“You cannot get through a single day without having an impact on the world around you. What you do makes a difference, and you have to decide what kind of a difference you want to make.” – Jane Goodall
As a child, I spent time with my grandmother in the garden. She had this tremendous green thumb, and we discussed what should and shouldn’t be put into the garden, including pesticides. She said, “you need to think about what you put into the garden because the pesticides (when it rains) will go into the creek and flow down into other areas, impacting the environment.” This conversation occurred before environmentalism became as prevalent as it is today, and her words stuck with me.

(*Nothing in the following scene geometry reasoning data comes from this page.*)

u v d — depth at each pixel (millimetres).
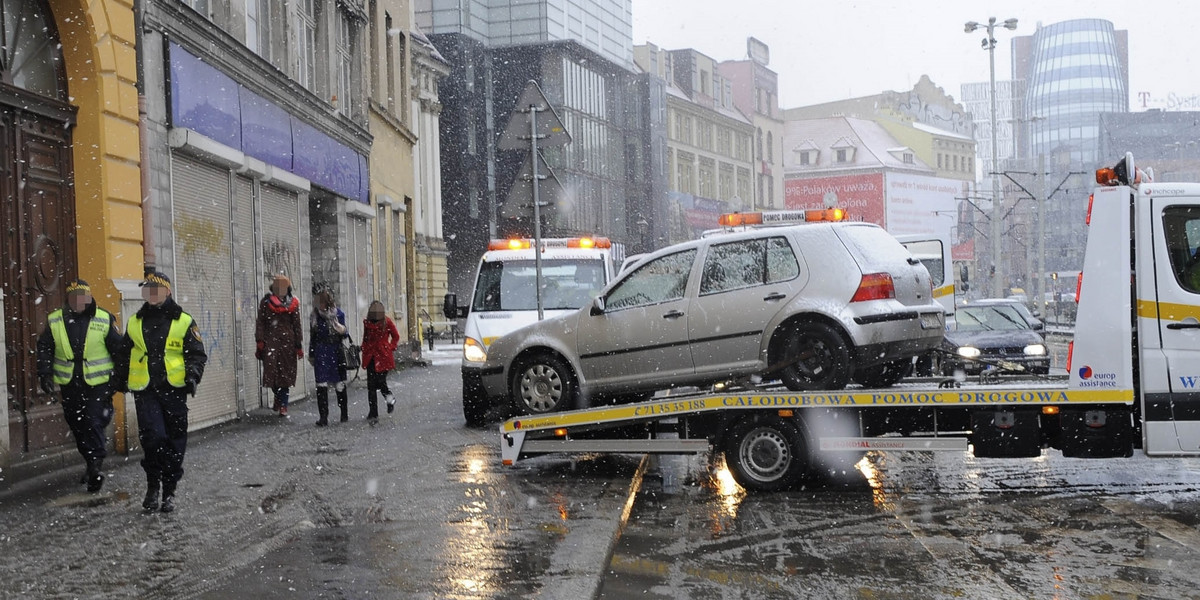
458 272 72812
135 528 8414
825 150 133375
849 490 10266
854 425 10008
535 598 6309
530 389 12117
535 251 16969
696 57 107125
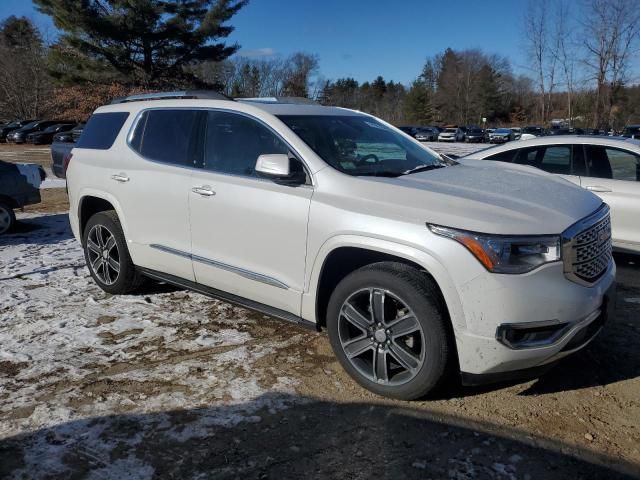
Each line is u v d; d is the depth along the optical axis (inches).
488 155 273.7
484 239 116.6
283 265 146.9
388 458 111.0
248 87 2380.7
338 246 133.8
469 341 118.8
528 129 1681.8
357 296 134.3
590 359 150.8
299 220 141.2
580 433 118.3
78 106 1476.4
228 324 176.9
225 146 164.6
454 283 118.2
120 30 1393.9
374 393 133.9
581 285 123.3
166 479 105.7
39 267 245.1
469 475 105.9
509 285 115.7
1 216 323.0
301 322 146.9
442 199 127.1
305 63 2395.4
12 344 163.5
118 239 195.5
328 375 143.7
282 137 151.9
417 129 2010.3
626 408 127.5
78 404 131.0
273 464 109.6
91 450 114.0
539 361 120.2
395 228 125.2
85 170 205.8
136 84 1496.1
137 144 190.1
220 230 159.9
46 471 107.8
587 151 247.6
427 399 131.6
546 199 133.1
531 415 124.9
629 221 233.6
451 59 3292.3
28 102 1998.0
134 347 160.9
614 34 1256.2
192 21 1491.1
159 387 138.3
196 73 1786.4
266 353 156.5
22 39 2123.5
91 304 195.8
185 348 159.9
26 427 122.0
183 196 168.9
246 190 153.0
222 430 120.4
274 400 132.0
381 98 3816.4
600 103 1323.8
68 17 1349.7
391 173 146.6
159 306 193.0
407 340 129.1
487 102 3169.3
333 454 112.4
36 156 982.4
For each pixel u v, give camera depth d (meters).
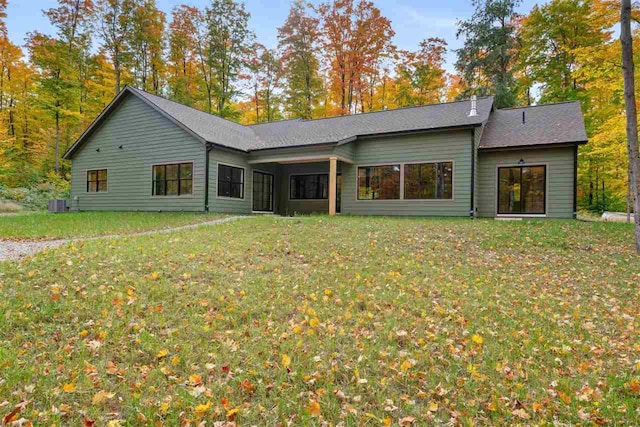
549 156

Recently, a book titled Unnatural History of the Sea by Callum Roberts was recommended to me by my cherished friend Guy Harvey. This particular book has blown my mind regarding the impact humans have on the environment. The book details how explorers from various centuries documented marine life, and there’s a stark difference today from previous centuries, with the progressive destruction of these critical habitats. The abundance of life that used to be present is now essentially non-existent. It breaks my heart (along with many other ocean lovers I assume.)
I find today two verbs associated with climate change are mitigation and adaptation. Too many people are worried that we have reached a state of complacency by embracing adaptation. I worry about our changing baseline. Our current baseline is different from Roberts’s baseline in the book. When you speak to the divers who saw a coral reef decades ago, it’s not what you see now. We need to be more ambitious about restoring it to its original state, and I believe that if we lose the memory of what it used to be like, we’re doomed.
That brings me to my main point—stewardship. When I think of stewardship, the first thing that comes to mind is Jane Goodall—a world-renowned primatologist beloved by many for her tremendous heart and ongoing stewardship of animals, the environment, and primates.
Jane appears to me to be someone that sees past personal self-interests and mass consumption—choosing to focus on what she can give instead of what she can get. She works to see how she can positively impact the world around her each day. This noble characteristic, to me, exemplifies what a “steward of the earth” is genuinely meant to be—someone who puts others first, even if they have to forfeit certain aspects that most of society may deem essential to living a high-quality life. However, I believe very few things are as enriching as using your talents and passions to positively impact the world—especially as it relates to the earth.
Ways we can all be stewards of the earth:
- Treat the environment with respect. It’s our home and should be treated as such.
- Remember that animals are an integral part of the ecosystem. It should be an ecosystem, not a “we”-cosystem (referring to humans as we).
- Keep the ocean blue: see what we’re doing with the Guy Harvey Ocean Foundation here.
- Remember that one person can make a difference, even if it’s small. Over time, little by little, it becomes a lot.
- Share your eco-tips and tricks with anyone (and everyone) you know. We can all benefit from finding ways to be more sustainable.
Seize the day, my friends; the time is now. We don’t have a day to waste.